=== About this exercise ===
Retype the records from the start through the line containing "freezer-safe container or", including that line. Leave out the pictures.

=== Study material ===
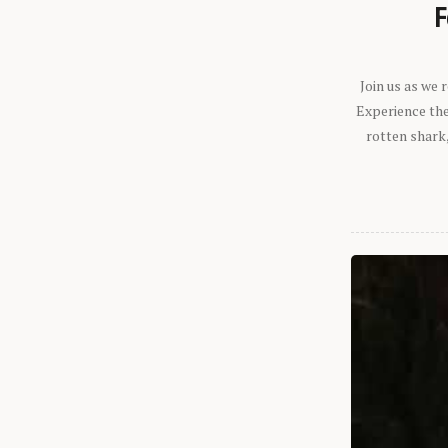
F
Join us as we
Experience the 
rotten shark,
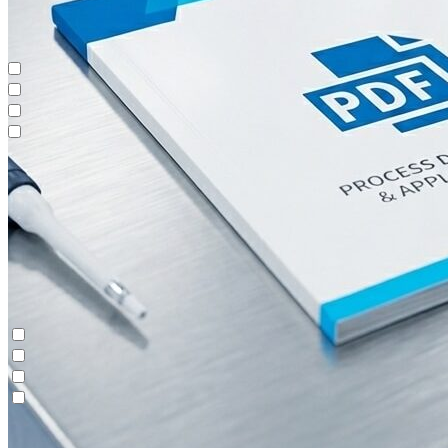
Oligonucleotides
Continuous Polishing (MCSGP)
Contichrom® TWIN LPLC – Capture
Maintenance & Repair
Oligonucleotides
Continuous Polishing (MCSGP)
Contichrom® TWIN LPLC – Capture
Maintenance & Repair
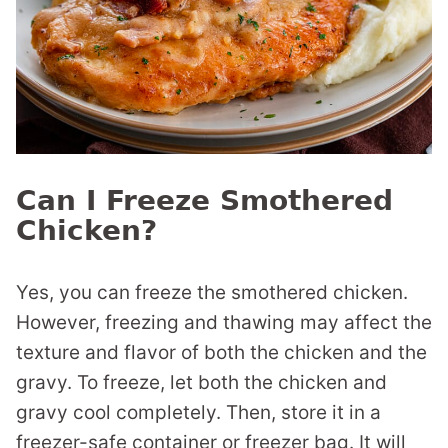
Can I Freeze Smothered
Chicken?
Yes, you can freeze the smothered chicken.
However, freezing and thawing may affect the
texture and flavor of both the chicken and the
gravy. To freeze, let both the chicken and
gravy cool completely. Then, store it in a
freezer-safe container or freezer bag. It will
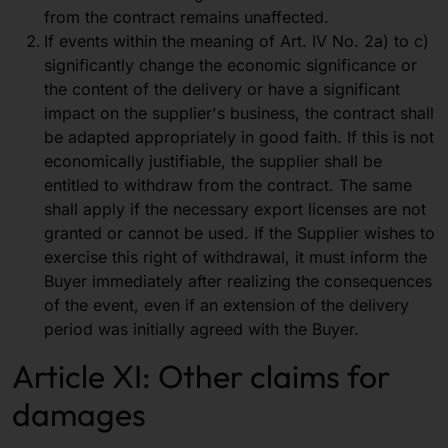
from the contract remains unaffected.
If events within the meaning of Art. IV No. 2a) to c)
significantly change the economic significance or
the content of the delivery or have a significant
impact on the supplier's business, the contract shall
be adapted appropriately in good faith. If this is not
economically justifiable, the supplier shall be
entitled to withdraw from the contract. The same
shall apply if the necessary export licenses are not
granted or cannot be used. If the Supplier wishes to
exercise this right of withdrawal, it must inform the
Buyer immediately after realizing the consequences
of the event, even if an extension of the delivery
period was initially agreed with the Buyer.
Article XI: Other claims for
damages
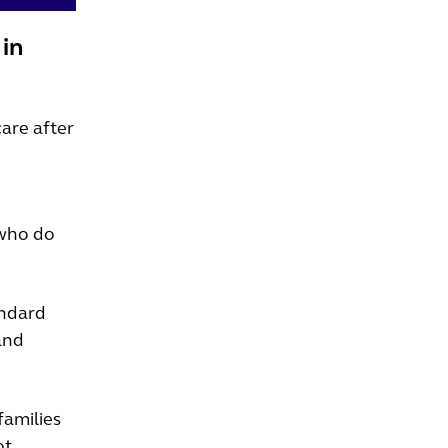
 in
care after
 who do
andard
and
families
ot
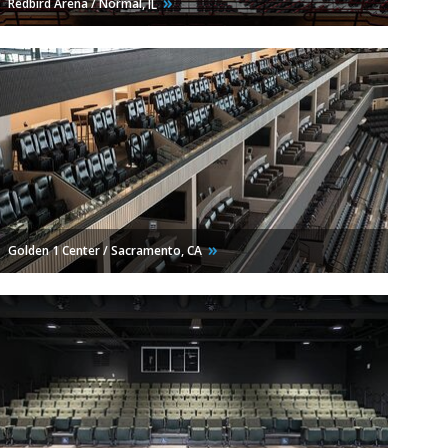
Redbird Arena / Normal,
IL
Golden 1 Center / Sacramento,
CA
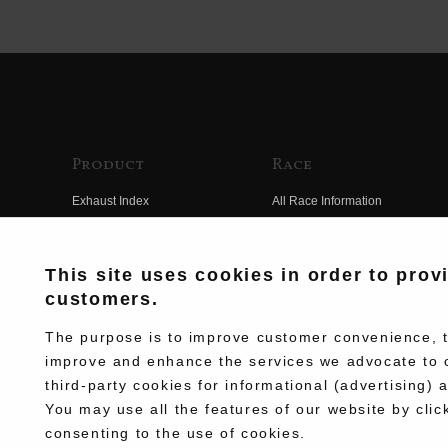
Product
Race
Exhaust Index
All Race Information
Engine Index
FIM Endurance World
Championship
Electrical Index
This site uses cookies in order to prov
MFJ Superbike
customers.
Chassis Index
Other Races
New Goods
The purpose is to improve customer convenience, to
Team Information
improve and enhance the services we advocate to 
Kit Parts
third-party cookies for informational (advertising) 
Race History
Complete
You may use all the features of our website by clic
Race Movie
consenting to the use of cookies.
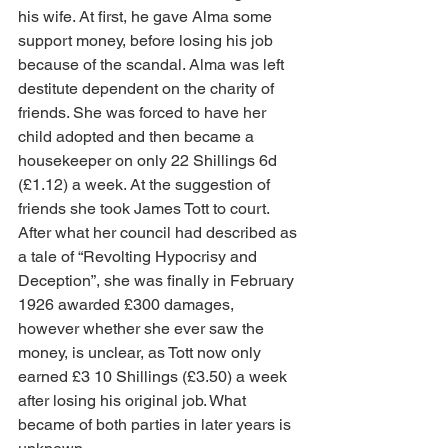
his wife. At first, he gave Alma some 
support money, before losing his job 
because of the scandal. Alma was left 
destitute dependent on the charity of 
friends. She was forced to have her 
child adopted and then became a 
housekeeper on only 22 Shillings 6d 
(£1.12) a week. At the suggestion of 
friends she took James Tott to court. 
After what her council had described as 
a tale of “Revolting Hypocrisy and 
Deception”, she was finally in February 
1926 awarded £300 damages, 
however whether she ever saw the 
money, is unclear, as Tott now only 
earned £3 10 Shillings (£3.50) a week 
after losing his original job. What 
became of both parties in later years is 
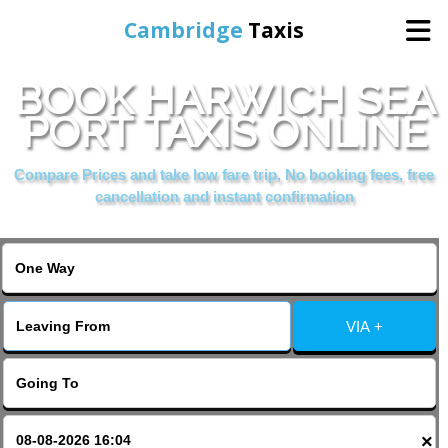
Cambridge
Taxis
BOOK HARWICH SEA
Home
PORT TAXIS ONLINE
Online Booking
Compare Prices and take low fare trip, No booking fees, free
cancellation and instant confirmation
Services
Areas Cover
VIA +
Contact Us
×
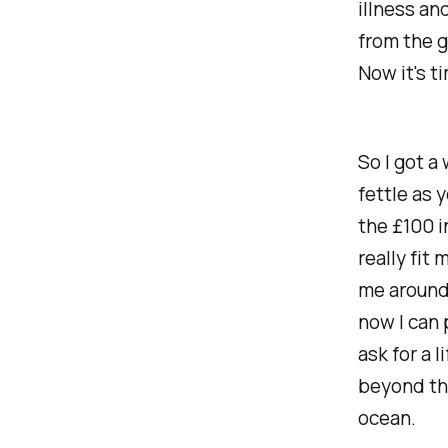
illness an
from the g
Now it's t
So I got a
fettle as 
the £100 i
really fit
me around 
now I can 
ask for a 
beyond the
ocean.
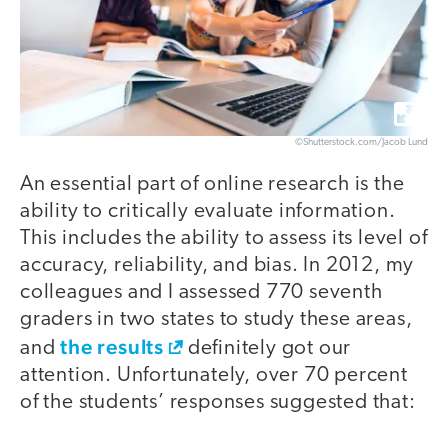
©Shutterstock.com/Jacob Lund
An essential part of online research is the
ability to critically evaluate information.
This includes the ability to assess its level of
accuracy, reliability, and bias. In 2012, my
colleagues and I assessed 770 seventh
graders in two states to study these areas,
the results
and
definitely got our
attention. Unfortunately, over 70 percent
of the students’ responses suggested that:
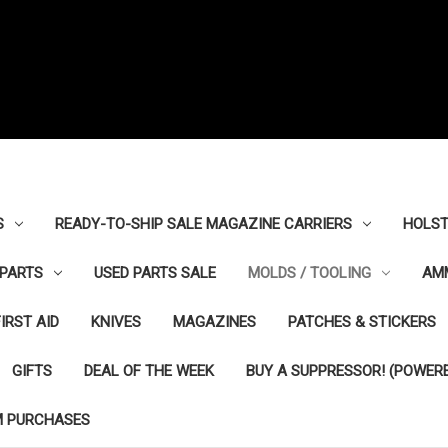
S
READY-TO-SHIP SALE MAGAZINE CARRIERS
HOLST
PARTS
USED PARTS SALE
MOLDS / TOOLING
AM
FIRST AID
KNIVES
MAGAZINES
PATCHES & STICKERS
GIFTS
DEAL OF THE WEEK
BUY A SUPPRESSOR! (POWERE
M PURCHASES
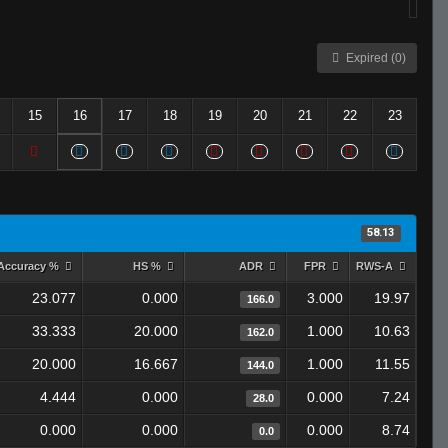
Expired (0)
15
16
17
18
19
20
21
22
23
58.13
Accuracy %
HS %
ADR
FPR
RWS-A
23.077
0.000
3.000
19.97
166.0
33.333
20.000
1.000
10.63
162.0
20.000
16.667
1.000
11.55
144.0
4.444
0.000
0.000
7.24
28.0
0.000
0.000
0.000
8.74
0.0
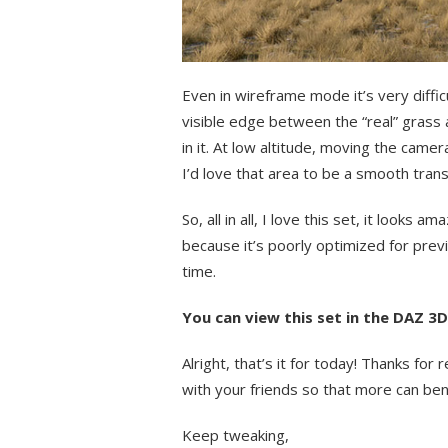
Even in wireframe mode it’s very diffic
visible edge between the “real” grass
in it. At low altitude, moving the came
I’d love that area to be a smooth transi
So, all in all, I love this set, it looks a
because it’s poorly optimized for pre
time.
You can view this set in the DAZ 3
Alright, that’s it for today! Thanks fo
with your friends so that more can ben
Keep tweaking,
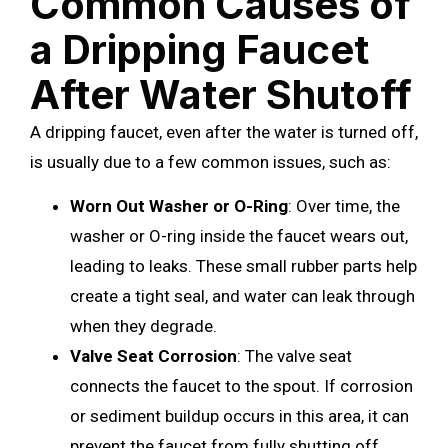
Common Causes of
a Dripping Faucet
After Water Shutoff
A dripping faucet, even after the water is turned off,
is usually due to a few common issues, such as:
Worn Out Washer or O-Ring
: Over time, the
washer or O-ring inside the faucet wears out,
leading to leaks. These small rubber parts help
create a tight seal, and water can leak through
when they degrade.
Valve Seat Corrosion
: The valve seat
connects the faucet to the spout. If corrosion
or sediment buildup occurs in this area, it can
prevent the faucet from fully shutting off,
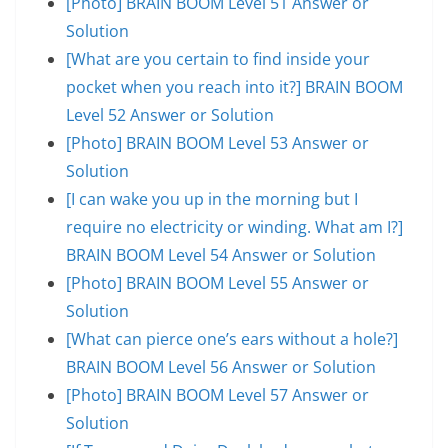
[Photo] BRAIN BOOM Level 51 Answer or
Solution
[What are you certain to find inside your
pocket when you reach into it?] BRAIN BOOM
Level 52 Answer or Solution
[Photo] BRAIN BOOM Level 53 Answer or
Solution
[I can wake you up in the morning but I
require no electricity or winding. What am I?]
BRAIN BOOM Level 54 Answer or Solution
[Photo] BRAIN BOOM Level 55 Answer or
Solution
[What can pierce one’s ears without a hole?]
BRAIN BOOM Level 56 Answer or Solution
[Photo] BRAIN BOOM Level 57 Answer or
Solution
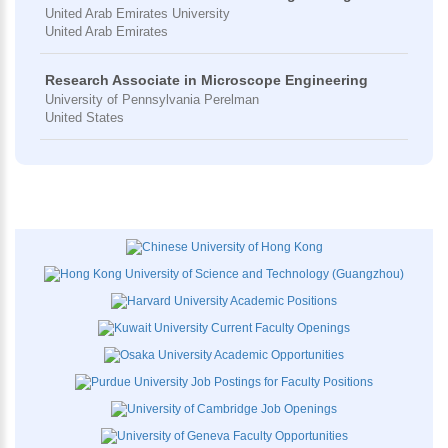
United Arab Emirates University
United Arab Emirates
Research Associate in Microscope Engineering
University of Pennsylvania Perelman
United States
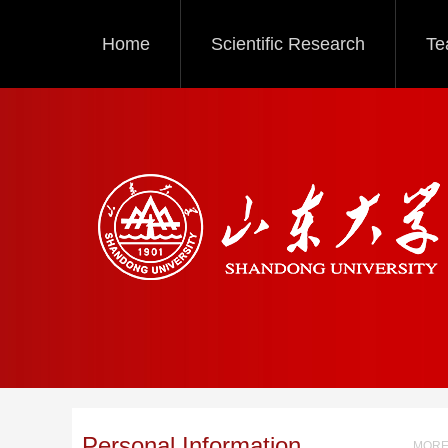
Home
Scientific Research
Te
Personal Information
MORE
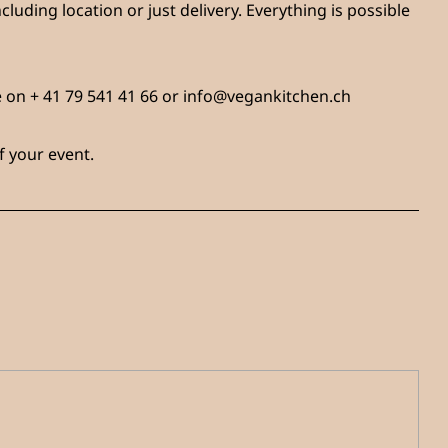
cluding location or just delivery. Everything is possible
ne on + 41 79 541 41 66 or info@vegankitchen.ch
f your event.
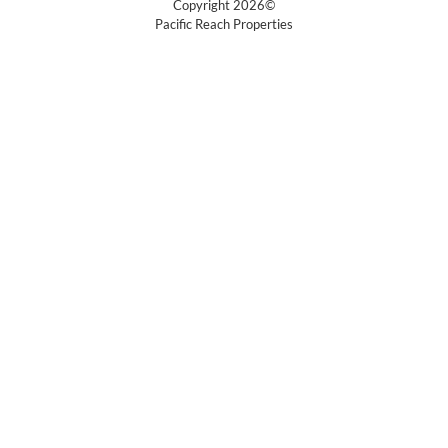
Copyright 2026©
Pacific Reach Properties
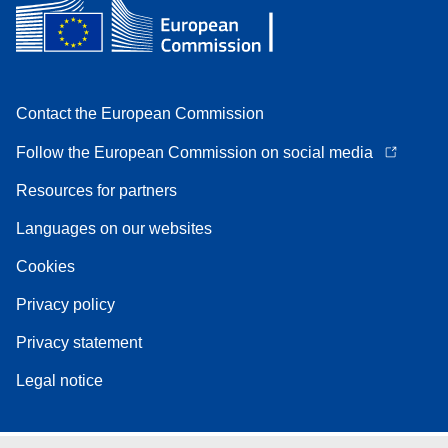
Contact the European Commission
Follow the European Commission on social media
Resources for partners
Languages on our websites
Cookies
Privacy policy
Privacy statement
Legal notice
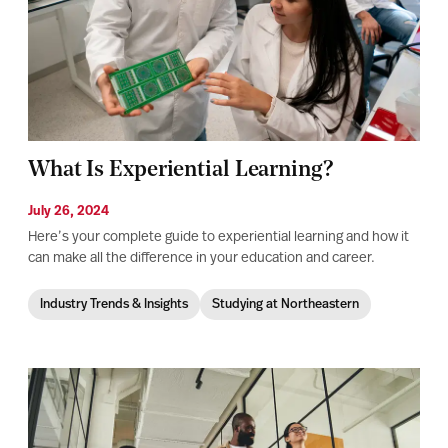
What Is Experiential Learning?
July 26, 2024
Here’s your complete guide to experiential learning and how it
can make all the difference in your education and career.
Industry Trends & Insights
Studying at Northeastern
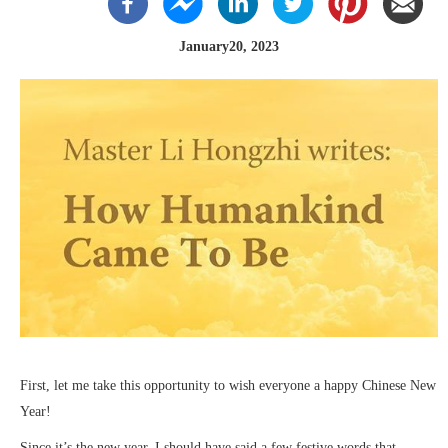
January20, 2023
First, let me take this opportunity to wish everyone a happy Chinese New
Year!
Since it’s the new year, I should have said a few festive words that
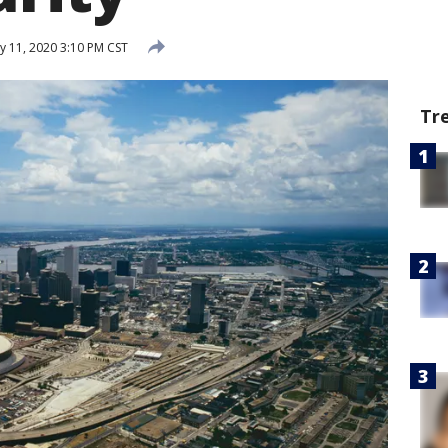
y 11, 2020 3:10 PM CST
Tr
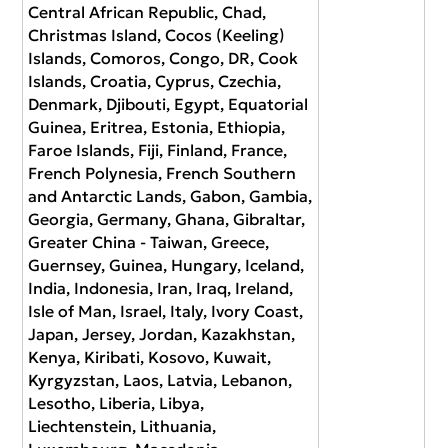
Central African Republic, Chad,
Christmas Island, Cocos (Keeling)
Islands, Comoros, Congo, DR, Cook
Islands, Croatia, Cyprus, Czechia,
Denmark, Djibouti, Egypt, Equatorial
Guinea, Eritrea, Estonia, Ethiopia,
Faroe Islands, Fiji, Finland, France,
French Polynesia, French Southern
and Antarctic Lands, Gabon, Gambia,
Georgia, Germany, Ghana, Gibraltar,
Greater China - Taiwan, Greece,
Guernsey, Guinea, Hungary, Iceland,
India, Indonesia, Iran, Iraq, Ireland,
Isle of Man, Israel, Italy, Ivory Coast,
Japan, Jersey, Jordan, Kazakhstan,
Kenya, Kiribati, Kosovo, Kuwait,
Kyrgyzstan, Laos, Latvia, Lebanon,
Lesotho, Liberia, Libya,
Liechtenstein, Lithuania,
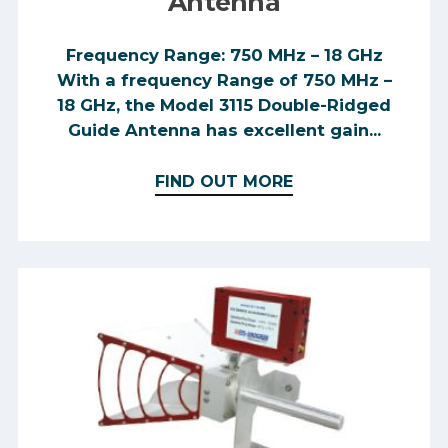
Antenna
Frequency Range: 750 MHz – 18 GHz
With a frequency Range of 750 MHz –
18 GHz, the Model 3115 Double-Ridged
Guide Antenna has excellent gain...
FIND OUT MORE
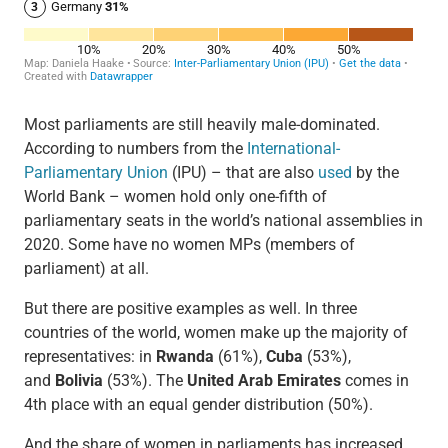
Most parliaments are still heavily male-dominated.
According to numbers from the
International-
Parliamentary Union
(IPU) – that are also
used
by the
World Bank – women hold only one-fifth of
parliamentary seats in the world’s national assemblies in
2020. Some have no women MPs (members of
parliament) at all.
But there are positive examples as well. In three
countries of the world, women make up the majority of
representatives: in
Rwanda
(61%),
Cuba
(53%),
and
Bolivia
(53%). The
United Arab Emirates
comes in
4th place with an equal gender distribution (50%).
And the share of women in parliaments has increased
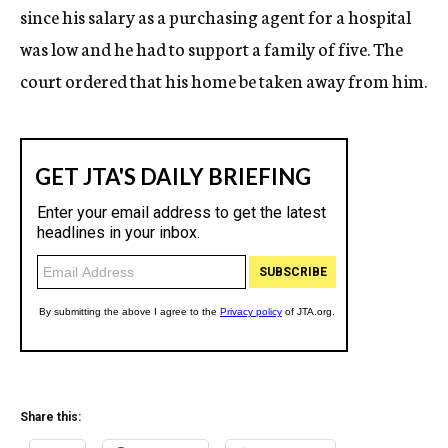
since his salary as a purchasing agent for a hospital
was low and he had to support a family of five. The
court ordered that his home be taken away from him.
Share this:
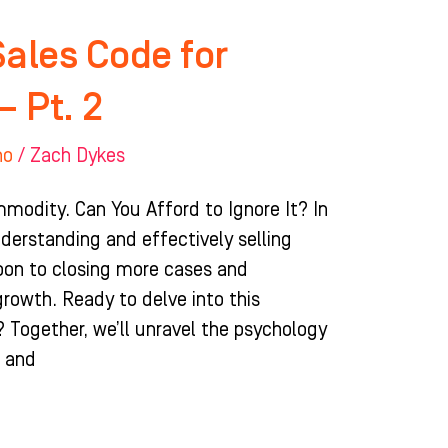
Sales Code for
– Pt. 2
ho
/
Zach Dykes
odity. Can You Afford to Ignore It? In
derstanding and effectively selling
pon to closing more cases and
growth. Ready to delve into this
? Together, we’ll unravel the psychology
e and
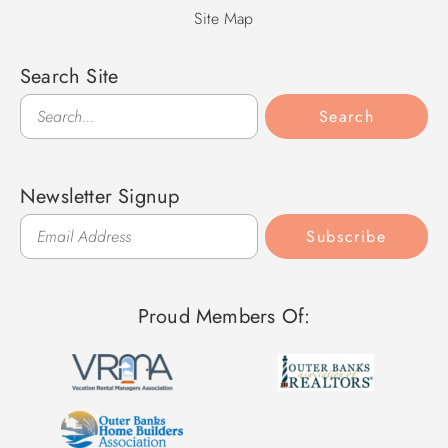
Site Map
Search Site
Search
Search
Newsletter Signup
Subscribe
Proud Members Of:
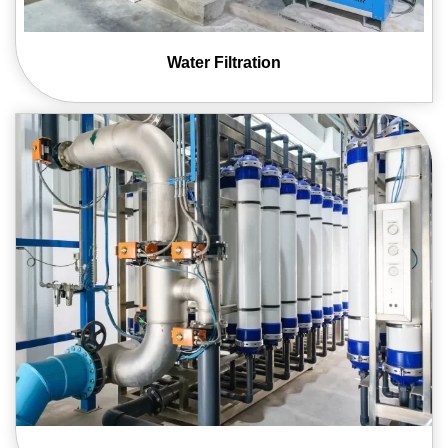
Water
Filtration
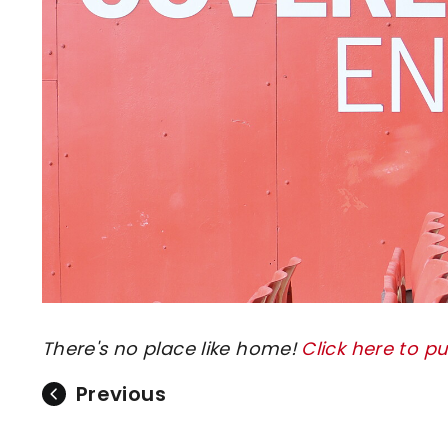
There's no place like home!
Click here to p
Previous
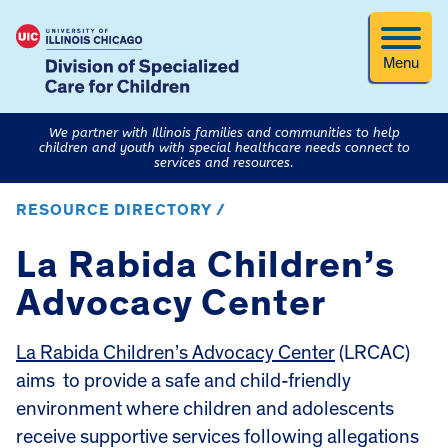
Menu
We partner with Illinois families and communities to help
children and youth with special healthcare needs connect to
services and resources.
RESOURCE DIRECTORY /
La Rabida Children’s
Advocacy Center
La Rabida Children’s Advocacy Center
(LRCAC)
aims to provide a safe and child-friendly
environment where children and adolescents
receive supportive services following allegations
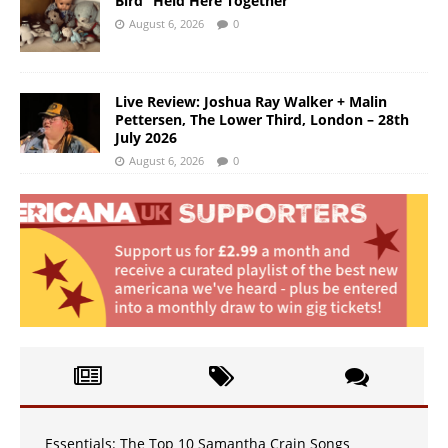
Bird “Held Here Together”
August 6, 2026
0
Live Review: Joshua Ray Walker + Malin
Pettersen, The Lower Third, London – 28th
July 2026
August 6, 2026
0
Essentials: The Top 10 Samantha Crain Songs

=== Answer ===
F
Join us as we
Experience the 
rotten shark,
Oligonucleotides
Continuous Polishing (MCSGP)
Contichrom® TWIN LPLC – Capture
Maintenance & Repair
Oligonucleotides
Continuous Polishing (MCSGP)
Contichrom® TWIN LPLC – Capture
Maintenance & Repair
Can I Freeze Smothered
Chicken?
Yes, you can freeze the smothered chicken.
However, freezing and thawing may affect the
texture and flavor of both the chicken and the
gravy. To freeze, let both the chicken and
gravy cool completely. Then, store it in a
freezer-safe container or freezer bag. It will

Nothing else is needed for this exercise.